門の前で、里緒と菜緒が見送ってくれる。お腹が空くだろうと弁当まで用意してくれていた。
「いってらっしゃいませ!」と大きく手を振る二人に、春斗は小さく手を振り返す。
「森には獣も住んでいる。急な崖などもあるから、私から離れないように。まあ、万が一、逸れるようなことがあっても、すぐに見つけるから安心して良い」
「はい。気を付けます」
「今日は気分転換だと思って楽しめばそれで良い。この時期なら、朱火 や零余子(むかご)なんかもあるぞ」
「わあ! 朱火は甘くて好きです! 零余子も炊き込みご飯にしたら美味しいですよね」
「ははっ、そうだな。たくさん採って帰ろう」
春斗のはしゃぎように七瀬は楽しそうに笑った。
「あ……すみません。ついはしゃいじゃって。子どもみたいですよね」
眉を八の字にして落ち込む春斗に、七瀬はまた笑った。
「いやいや、そんなことは気にする必要はない。春斗が楽しそうに笑ってくれると、こちらも楽しくなる。春斗は福の神みたいだな」
そんなことを話しながら山の中へと歩みを進める。
次第に木々も増え、木漏れ日が地面を照らすようになった。
「ほら、早速あったぞ」
七瀬の指さす先を見ると、木に同化するように巻き付いた蔓。その上の方には、朱火が何個もぶら下がっていた。実は薄く開き、ちょうど食べごろらしかった。
「でも、あんなに高いところ、どうやって採るんですか?」
春斗の問いかけに、七瀬は得意げに笑い、木に向かって徐に右手をかざした。
途端、風が起き、小さな渦が舞い上がった。
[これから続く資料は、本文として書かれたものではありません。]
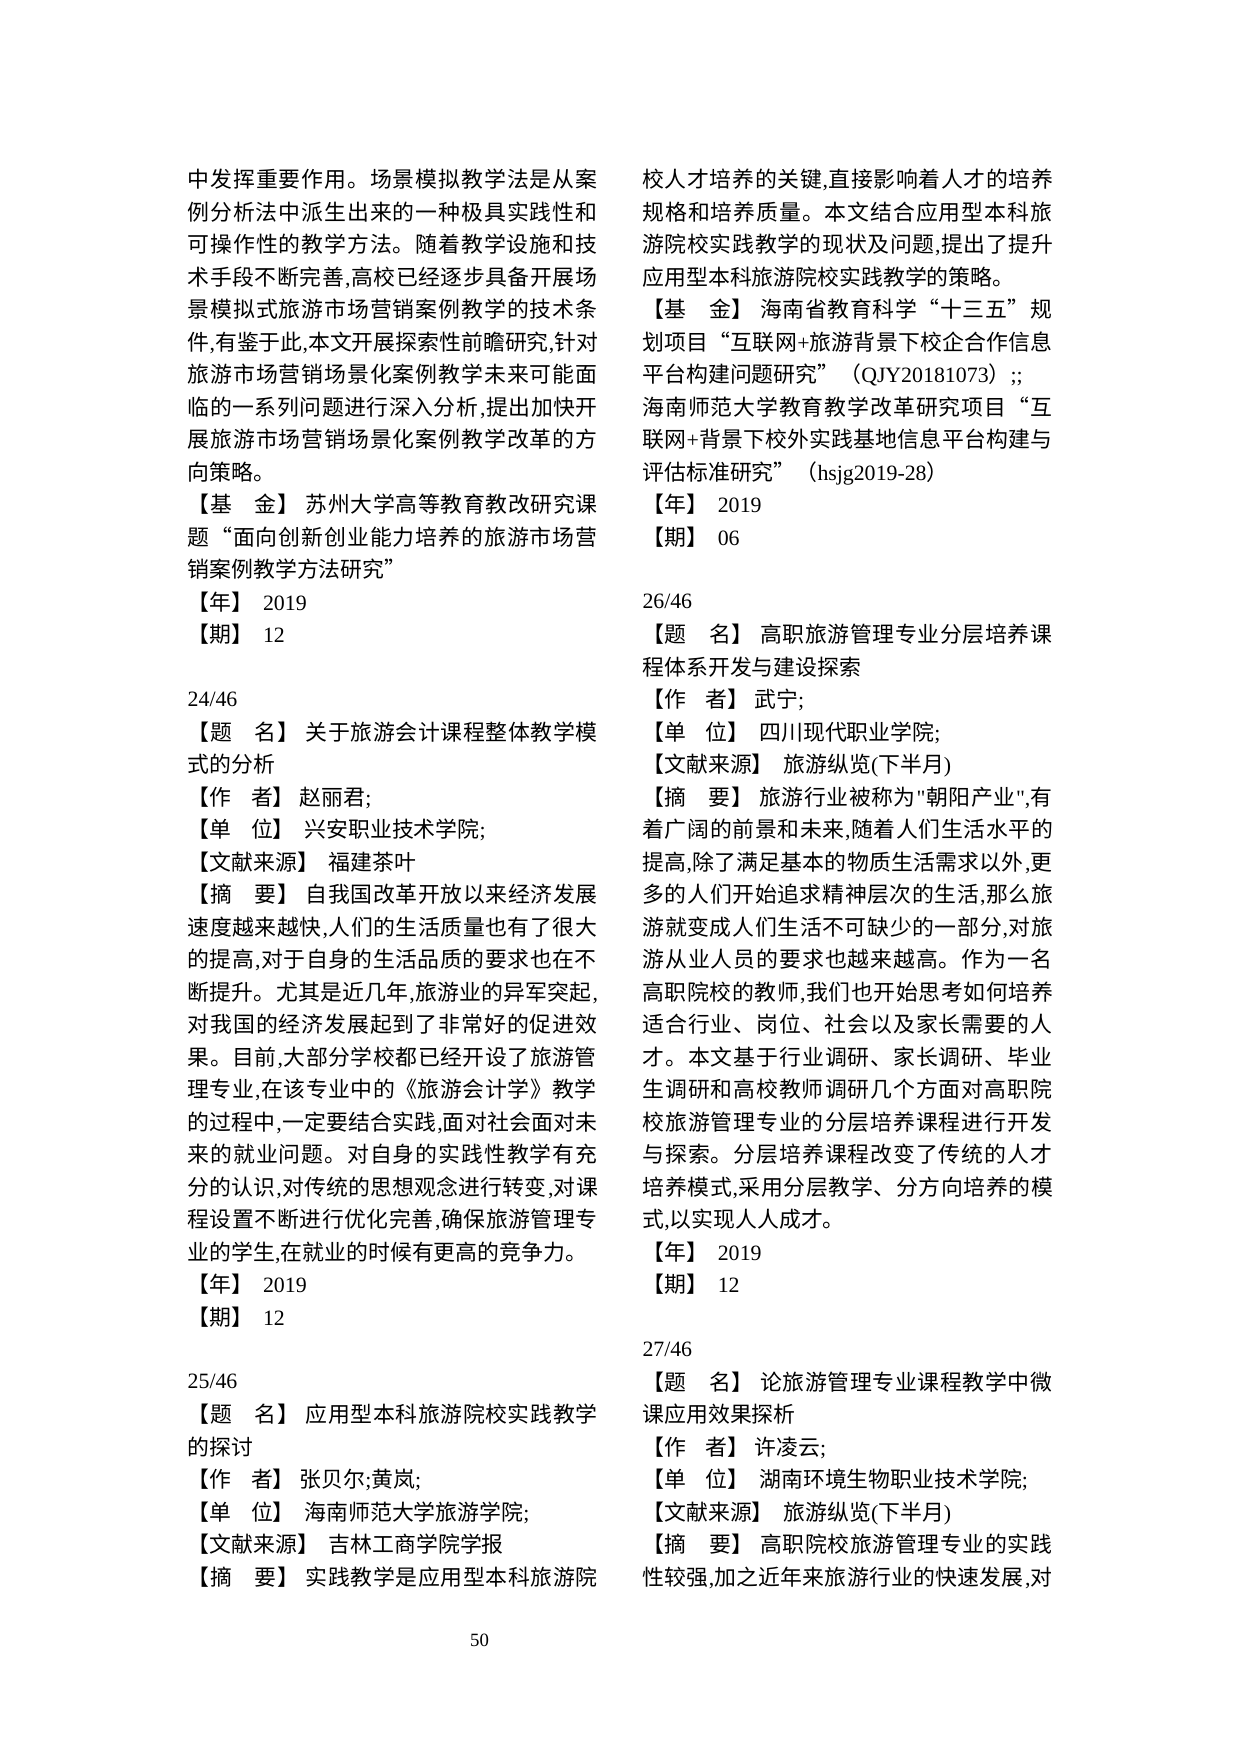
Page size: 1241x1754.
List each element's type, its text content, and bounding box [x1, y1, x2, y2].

text 【年】 2019 [187, 1267, 598, 1299]
text 【基 金】 海南省教育科学“十三五”规划项目“互联网+旅游背景下校企合作信息平台构建问题研究”（QJY20181073）;; [642, 292, 1053, 389]
text 【期】 12 [187, 617, 598, 649]
text 【作 者】 许凌云; [642, 1429, 1053, 1462]
text 【作 者】 赵丽君; [187, 779, 598, 812]
text 【文献来源】 吉林工商学院学报 [187, 1527, 598, 1559]
text 【摘 要】 实践教学是应用型本科旅游院校人才培养的关键,直接影响着人才的培养规格和培养质量。本文结合应用型本科旅游院校实践教学的现状及问题,提出了提升应用型本科旅游院校实践教学的策略。 [187, 1559, 598, 1592]
text 【作 者】 张贝尔;黄岚; [187, 1462, 598, 1494]
text 【文献来源】 旅游纵览(下半月) [642, 1494, 1053, 1527]
text 【期】 12 [187, 1299, 598, 1332]
text 【摘 要】 旅游市场营销是旅游管理专业主干课程,案例教学方法因其新颖性、时效性、应用性及对策性,在旅游市场营销教学中发挥重要作用。场景模拟教学法是从案例分析法中派生出来的一种极具实践性和可操作性的教学方法。随着教学设施和技术手段不断完善,高校已经逐步具备开展场景模拟式旅游市场营销案例教学的技术条件,有鉴于此,本文开展探索性前瞻研究,针对旅游市场营销场景化案例教学未来可能面临的一系列问题进行深入分析,提出加快开展旅游市场营销场景化案例教学改革的方向策略。 [187, 162, 598, 487]
text 【题 名】 高职旅游管理专业分层培养课程体系开发与建设探索 [642, 617, 1053, 682]
text 【摘 要】 高职院校旅游管理专业的实践性较强,加之近年来旅游行业的快速发展,对旅游管理专业的学生提出了更多要求,其不但需要学习更多知识,且还应具备更专业的技术应用能力,一定程度上增大了教学难度。高职院校主要为社会输送旅游管理的技术人才,为了进一步提高教学效率,教学期间应有效引入微课模式,保证良性发展。 [642, 1527, 1053, 1592]
text 【作 者】 武宁; [642, 682, 1053, 714]
text 【摘 要】 旅游行业被称为"朝阳产业",有着广阔的前景和未来,随着人们生活水平的提高,除了满足基本的物质生活需求以外,更多的人们开始追求精神层次的生活,那么旅游就变成人们生活不可缺少的一部分,对旅游从业人员的要求也越来越高。作为一名高职院校的教师,我们也开始思考如何培养适合行业、岗位、社会以及家长需要的人才。本文基于行业调研、家长调研、毕业生调研和高校教师调研几个方面对高职院校旅游管理专业的分层培养课程进行开发与探索。分层培养课程改变了传统的人才培养模式,采用分层教学、分方向培养的模式,以实现人人成才。 [642, 779, 1053, 1234]
text 【摘 要】 自我国改革开放以来经济发展速度越来越快,人们的生活质量也有了很大的提高,对于自身的生活品质的要求也在不断提升。尤其是近几年,旅游业的异军突起,对我国的经济发展起到了非常好的促进效果。目前,大部分学校都已经开设了旅游管理专业,在该专业中的《旅游会计学》教学的过程中,一定要结合实践,面对社会面对未来的就业问题。对自身的实践性教学有充分的认识,对传统的思想观念进行转变,对课程设置不断进行优化完善,确保旅游管理专业的学生,在就业的时候有更高的竞争力。 [187, 877, 598, 1267]
text 【文献来源】 旅游纵览(下半月) [642, 747, 1053, 779]
text 【单 位】 兴安职业技术学院; [187, 812, 598, 844]
text 【年】 2019 [642, 1234, 1053, 1267]
text 【基 金】 苏州大学高等教育教改研究课题“面向创新创业能力培养的旅游市场营销案例教学方法研究” [187, 487, 598, 584]
text 24/46 [187, 682, 598, 714]
text 【题 名】 论旅游管理专业课程教学中微课应用效果探析 [642, 1364, 1053, 1429]
text 【单 位】 四川现代职业学院; [642, 714, 1053, 747]
text 26/46 [642, 584, 1053, 617]
text 【期】 06 [642, 519, 1053, 552]
text 【期】 12 [642, 1267, 1053, 1299]
text 海南师范大学教育教学改革研究项目“互联网+背景下校外实践基地信息平台构建与评估标准研究”（hsjg2019-28） [642, 389, 1053, 487]
text 27/46 [642, 1332, 1053, 1364]
text 【题 名】 应用型本科旅游院校实践教学的探讨 [187, 1397, 598, 1462]
text 【单 位】 海南师范大学旅游学院; [187, 1494, 598, 1527]
text 【年】 2019 [642, 487, 1053, 519]
text 25/46 [187, 1364, 598, 1397]
text 【文献来源】 福建茶叶 [187, 844, 598, 877]
text 【摘 要】 实践教学是应用型本科旅游院校人才培养的关键,直接影响着人才的培养规格和培养质量。本文结合应用型本科旅游院校实践教学的现状及问题,提出了提升应用型本科旅游院校实践教学的策略。 [642, 162, 1053, 292]
text 【题 名】 关于旅游会计课程整体教学模式的分析 [187, 714, 598, 779]
text 【单 位】 湖南环境生物职业技术学院; [642, 1462, 1053, 1494]
text 【年】 2019 [187, 584, 598, 617]
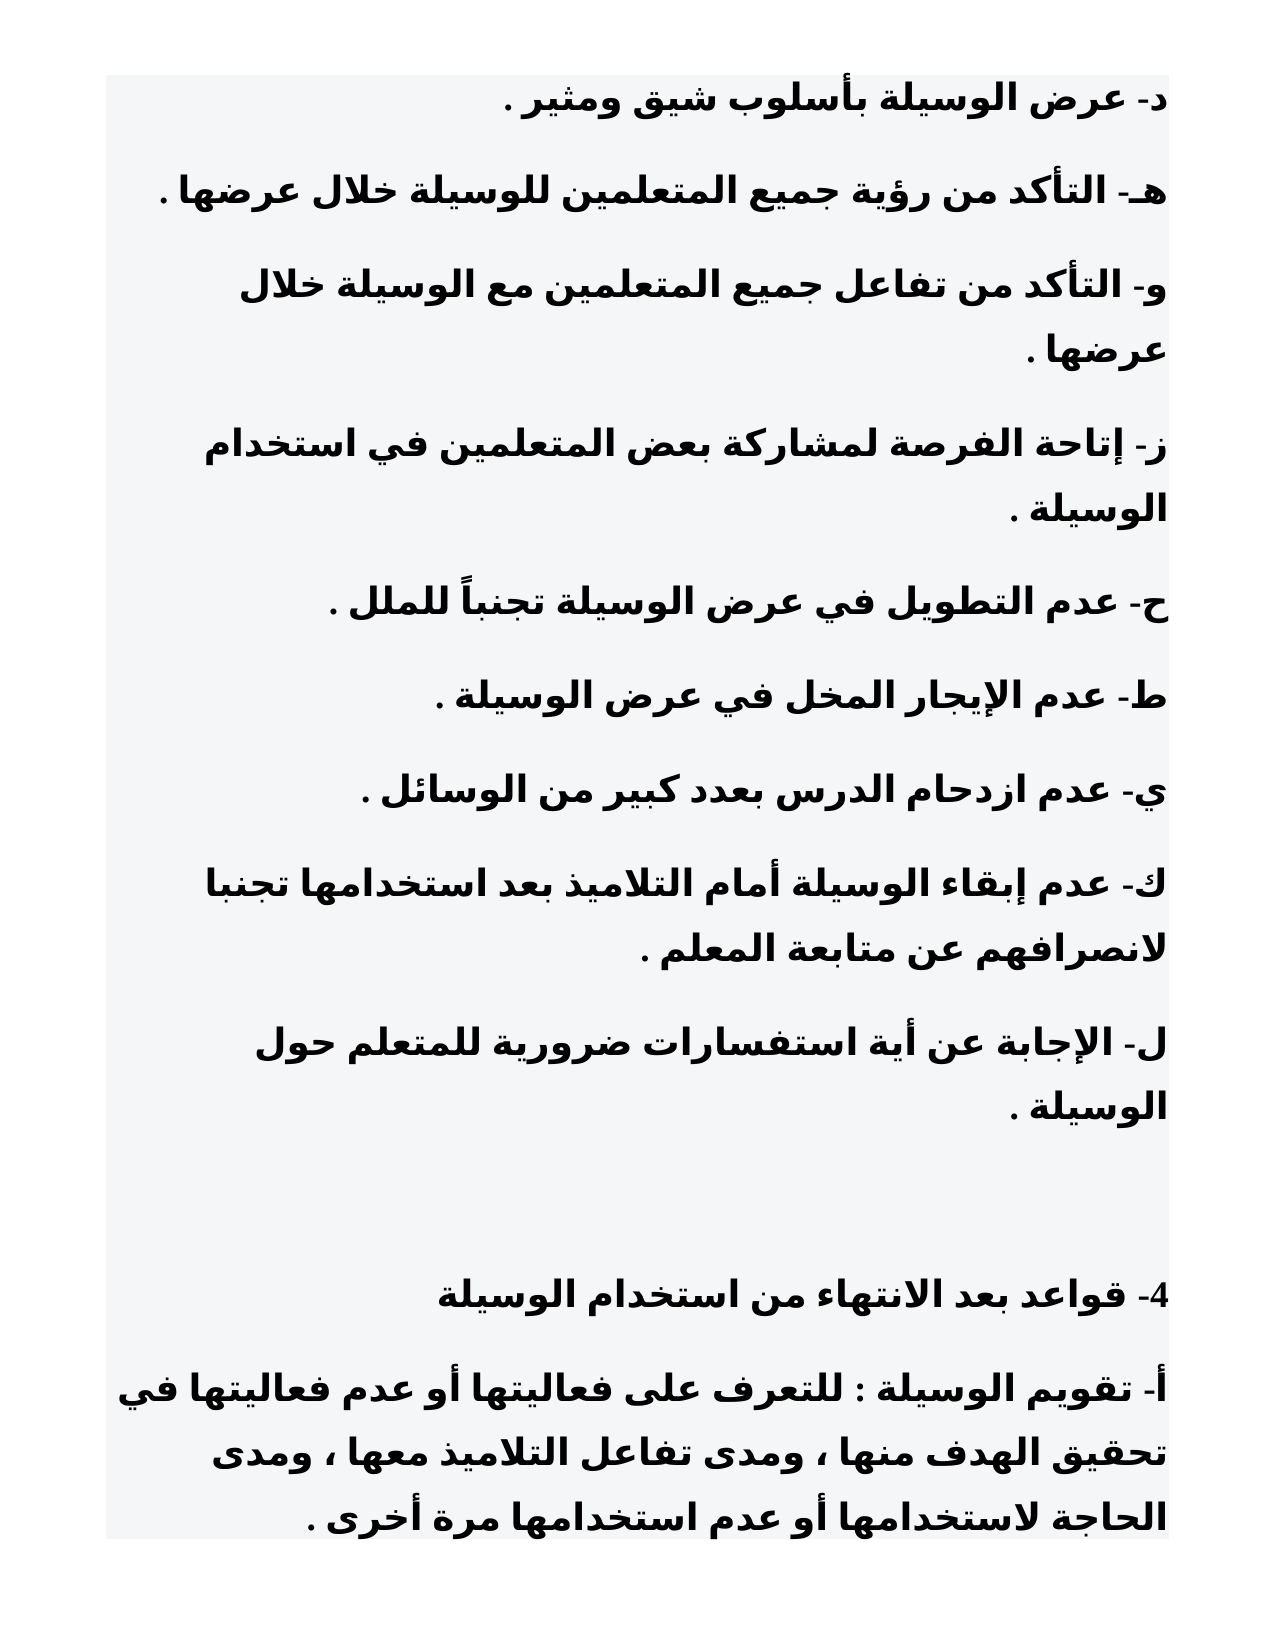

その渦は朱火を包み込み、風が刃のように蔓を切る。風の渦は採れた実を包んだまま、七瀬の手元へ降りてきた。
「……す、すごい」
感嘆の声を上げる春斗に、七瀬は得意げに言う。
「なに、これしきの事。ほら、食べてみろ」
久しぶりに口にしたそれは、とても甘く、懐かしい味だった。
「美味しいです!」
「ほら、もっと食べるか?」
七瀬は次々と収穫し、春斗に手渡す。
食べきれない分は、七瀬の籠に入れて持って帰ることにした。
それから、春斗は零余子や茸、薬草を七瀬に教わりながら採っていく。よく好んで食べていた柿にも薬効があることや、見たこともない薬草を知り、覚えるのは新鮮でとても面白かった。
こんなに楽しいと感じたのはいつぶりだろうか。前回こんなにも笑ったのはいつだっただろうか。春斗は、童心に帰ったかのように心躍った。
そんな楽しそうに笑う春斗を見て、七瀬も嬉し気に微笑んでいた。
どうしても幼い子どものような反応になってしまい、春斗は何度も気恥ずかしくなってしまうが、七瀬も楽しそうにしているので、気にすることではないと自分に言い聞かせるのであった。